Order highlights role of federal agencies in preemption decisions

The Pipeline and Hazardous Materials Safety Administration (PHMSA)— the federal agency tasked with regulating the transportation of oil and other hazardous materials—issued an order on May 11 that blocked a Washington state law that would have placed restrictions on crude oil transportation beyond those required by federal law.

The Federal Hazardous Materials Transportation Law (HMTA) allows individuals and government entities affected by state or local hazardous materials transportation requirements to apply to the secretary of transportation for a determination of whether federal law preempts those requirements. The secretary of transportation delegated the authority to issue preemption determinations to the PHMSA.

The Washington state law, passed in 2019, set vapor pressure limits on crude oil transported by rail with the goal of minimizing the explosion risk in the event of a train accident.
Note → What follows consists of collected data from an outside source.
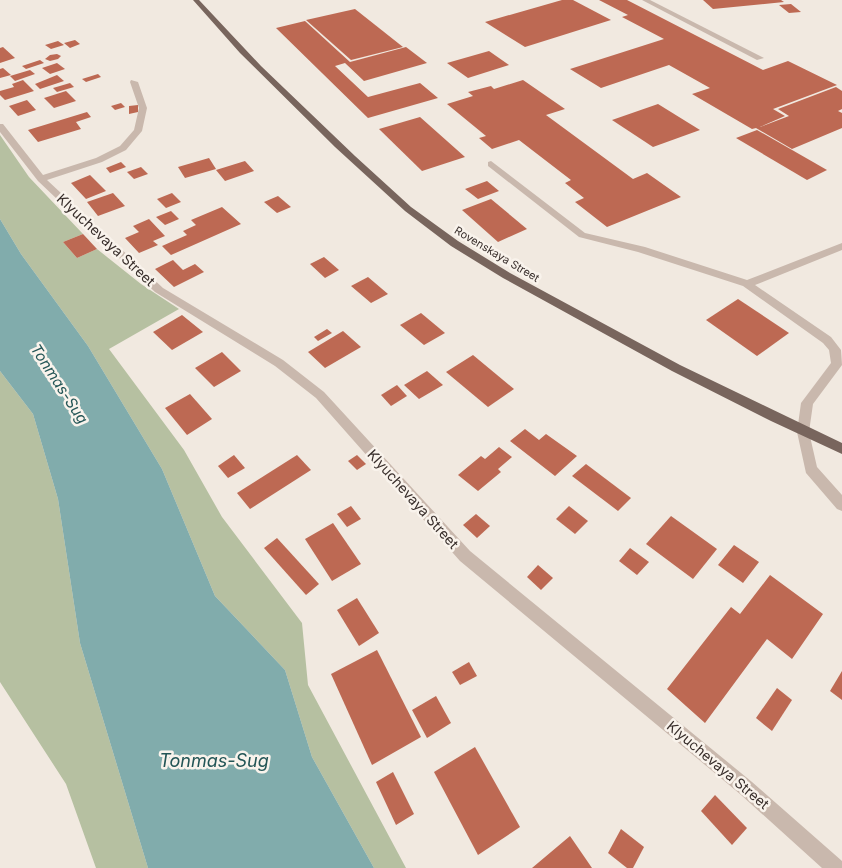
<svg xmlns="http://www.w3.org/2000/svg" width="842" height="868" viewBox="0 0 842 868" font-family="Inter,sans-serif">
  <rect width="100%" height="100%" fill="#f1e9e0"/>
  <g fill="#b6c0a1">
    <path d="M0,135L29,177L83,234L63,242L77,258L97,249L141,284L179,309L109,349L184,450L222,517L302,623L308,685L406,868H374L312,757L285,670L215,596L162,469L88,346L21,254L0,219Z"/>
    <path d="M0,371L33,414L58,499L80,643L148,868H96L66,784L0,682Z"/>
  </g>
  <path fill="#81acac" d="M0,219L21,254L88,346L162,469L215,596L285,670L312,757L374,868H148L80,643L58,499L33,414L0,371Z"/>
  <g fill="#bd6953">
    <path d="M562,0H573L611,20L525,47L485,22Z"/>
    <path d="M599,0H627L763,70L788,61L837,85L773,109L785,116L760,127L789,116L778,109L836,87L842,91V109L838,111L842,113V128L792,149L756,128L752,129L692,94L710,88L669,65L601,88L570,69L664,39L622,17L628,15Z"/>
    <path d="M703,0H781L784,2L713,9Z"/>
    <path d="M791,4L801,12L789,13L779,5Z"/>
    <path d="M355,9L403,47L351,60L306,20Z"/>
    <path d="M305,21L350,62L406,47L427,63L364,81L345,63L335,66L368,97L420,83L438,98L368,118L276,28Z"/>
    <path d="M75,40L80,44L70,48L64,43Z"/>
    <path d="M58,41L64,45L51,49L45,45Z"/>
    <path d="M3,47L15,58L0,63V48Z"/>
    <path d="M489,51L509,65L468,78L447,63Z"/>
    <path d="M57,54L61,56L58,59L50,61L45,59L50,55Z"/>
    <path d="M40,60L44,63L26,69L22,66Z"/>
    <path d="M57,63L65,69L50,74L42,68Z"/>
    <path d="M3,68L11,75L0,78V69Z"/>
    <path d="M30,70L35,74L15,81L10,76Z"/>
    <path d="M98,74L101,77L86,82L82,79Z"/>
    <path d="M57,75L64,81L40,89L35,84Z"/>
    <path d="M23,80L34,91L5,100L0,95V91L14,87L12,84Z"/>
    <path d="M523,80L565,109L546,115L633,179L647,173L681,197L607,227L575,202L584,198L565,183L571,180L519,140L492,149L479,138L486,136L447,104L473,96L468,92L491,86L494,89Z"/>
    <path d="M70,83L74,87L57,92L53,88Z"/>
    <path d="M66,91L76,101L54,108L44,98Z"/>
    <path d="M27,100L36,110L18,116L9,106Z"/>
    <path d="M121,103L125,107L115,110L111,106Z"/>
    <path d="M658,104L700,130L653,147L612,120Z"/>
    <path d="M138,105V112L129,114V106Z"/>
    <path d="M87,112L91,117L76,122L81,129L38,142L28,130Z"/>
    <path d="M420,117L465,157L422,171L379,129Z"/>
    <path d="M757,130L827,170L807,180L736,138Z"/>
    <path d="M209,158L216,169L185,178L178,167Z"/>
    <path d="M245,161L254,171L225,181L216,170Z"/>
    <path d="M121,162L126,167L110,173L106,168Z"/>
    <path d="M141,167L148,174L134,179L127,172Z"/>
    <path d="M90,175L106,191L86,199L71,183Z"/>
    <path d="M487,181L499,191L478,199L465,189Z"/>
    <path d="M113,193L125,206L98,216L87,202Z"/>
    <path d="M172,193L181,202L166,208L157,199Z"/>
    <path d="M278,196L291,207L277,213L264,202Z"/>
    <path d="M491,199L527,229L498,242L462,210Z"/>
    <path d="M222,207L241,224L171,255L162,246L187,235L183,231L196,225L191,220Z"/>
    <path d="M171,211L179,219L165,225L156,217Z"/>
    <path d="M149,219L165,236L153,241L158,245L139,253L125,238L139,232L133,226Z"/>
    <path d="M83,234L97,249L77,258L63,242Z"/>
    <path d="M324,257L339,270L325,278L310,264Z"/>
    <path d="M173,260L183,270L195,264L204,272L174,287L155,269Z"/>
    <path d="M368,277L388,294L371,303L351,286Z"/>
    <path d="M738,299L789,333L757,356L706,320Z"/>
    <path d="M421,313L445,333L424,345L400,325Z"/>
    <path d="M182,315L203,332L172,350L153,332Z"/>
    <path d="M327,329L332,333L318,341L314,337Z"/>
    <path d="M343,331L361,347L325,368L308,352Z"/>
    <path d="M222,352L241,371L214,387L195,368Z"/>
    <path d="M473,355L514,389L488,407L446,372Z"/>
    <path d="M427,371L443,385L419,399L404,385Z"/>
    <path d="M397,385L407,396L391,406L381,395Z"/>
    <path d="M190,394L212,419L187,435L165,408Z"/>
    <path d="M525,429L539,440L546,434L577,456L555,476L510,441Z"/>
    <path d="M499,447L512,457L498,469L501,472L478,491L458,475L481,456L485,459Z"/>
    <path d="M234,455L245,468L228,478L218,466Z"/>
    <path d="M297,455L311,470L250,509L237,493Z"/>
    <path d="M357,455L366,464L357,470L348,461Z"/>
    <path d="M586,464L631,498L618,511L572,476Z"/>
    <path d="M351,506L361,519L347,527L337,514Z"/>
    <path d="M569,506L588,521L575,534L556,519Z"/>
    <path d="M476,514L490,526L477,538L463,525Z"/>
    <path d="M671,516L717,549L693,579L646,544Z"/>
    <path d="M333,523L361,564L332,581L305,539Z"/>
    <path d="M277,538L319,584L306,595L264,548Z"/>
    <path d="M734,545L759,562L743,583L718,565Z"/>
    <path d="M630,548L649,562L637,575L619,561Z"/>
    <path d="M538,565L553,578L541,590L527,577Z"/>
    <path d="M770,575L823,614L792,659L767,639L705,723L667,689L731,607L740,614Z"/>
    <path d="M357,598L379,633L359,646L337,610Z"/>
    <path d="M377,650L421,737L372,765L331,674Z"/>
    <path d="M469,662L477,676L460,685L452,672Z"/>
    <path d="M842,671V700L830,691Z"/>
    <path d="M777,688L792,700L772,731L756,718Z"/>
    <path d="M436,696L451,723L427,738L412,710Z"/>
    <path d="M475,747L520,827L478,855L434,772Z"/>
    <path d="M393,772L414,814L396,825L376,782Z"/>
    <path d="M715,795L747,828L732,845L701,811Z"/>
    <path d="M621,829L644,847L633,868H627L608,853Z"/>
    <path d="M570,836L592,868H532Z"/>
  </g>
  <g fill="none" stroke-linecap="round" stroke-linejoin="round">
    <g fill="#c9b8ad" fill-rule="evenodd">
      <path d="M642,0H650L764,58L757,60Z"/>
      <path d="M131,80L138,82L147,108L142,131L126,150L102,162L47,180L163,288L283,360L324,392L470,551L752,782L842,861V868H822L740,794L460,561L316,398L275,366L155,292L38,181L0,132V124H3L43,175L96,158L120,146L134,130L139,108L130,82Z"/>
      <path d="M491,161L585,233L645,247L747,280L842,243V250L755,285L831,337L841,350L842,365L813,404L809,432L817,467L842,495V511L837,509L806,473L797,432L801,403L831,363L829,350L823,343L743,286L638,252L579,237L488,166V162Z"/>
    </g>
    <path fill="#78655d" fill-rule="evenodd" d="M193,0H199L261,66L355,156L411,207L458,241L510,273L680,365L842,443V454L771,421L672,371L503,278L451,246L405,211L335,147L240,53Z"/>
  </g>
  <g text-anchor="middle" stroke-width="5" stroke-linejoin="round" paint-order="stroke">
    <g font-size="11" fill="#382e2b" stroke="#f9f3ec">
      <text transform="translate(497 254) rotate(31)" y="4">Rovenskaya Street</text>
    </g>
    <g font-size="14" fill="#382e2b" stroke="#f9f3ec">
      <text transform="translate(106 240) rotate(43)" y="5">Klyuchevaya Street</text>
      <text transform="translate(413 499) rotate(48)" y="5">Klyuchevaya Street</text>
      <text transform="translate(718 765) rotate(40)" y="5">Klyuchevaya Street</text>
    </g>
    <g font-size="15" font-style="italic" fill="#235556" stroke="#f9f3ec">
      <text transform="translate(59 384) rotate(57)" y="5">Tonmas-Sug</text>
    </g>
    <g font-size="18" font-style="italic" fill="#235556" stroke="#f9f3ec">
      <text x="214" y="767">Tonmas-Sug</text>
    </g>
  </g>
</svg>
The attorneys general of oil-producing states North Dakota and Montana applied to the PHMSA to determine whether federal law preempted the Washington state law. They argued (1) that the Washington law was an obstacle to implementing the HMTA and (2) that the Washington law was not substantively similar to the federal law.

The PHMSA held that the Washington state law did not conform to the U.S. Hazardous Materials Regulations and could disrupt nationwide implementation of the HMTA by encouraging other states to set their own vapor pressure requirements. The PHMSA also cited a Sandia National Laboratories study to support its determination that Washington state’s vapor pressure requirement would not reduce the risk of explosions.

Washington state can submit a petition for judicial review of the PHMSA’s order to a federal court of appeals within 60 days. A spokesperson for Washington Governor Jay Inslee (D) said that state officials were disappointed in the agency’s determination and were considering their options.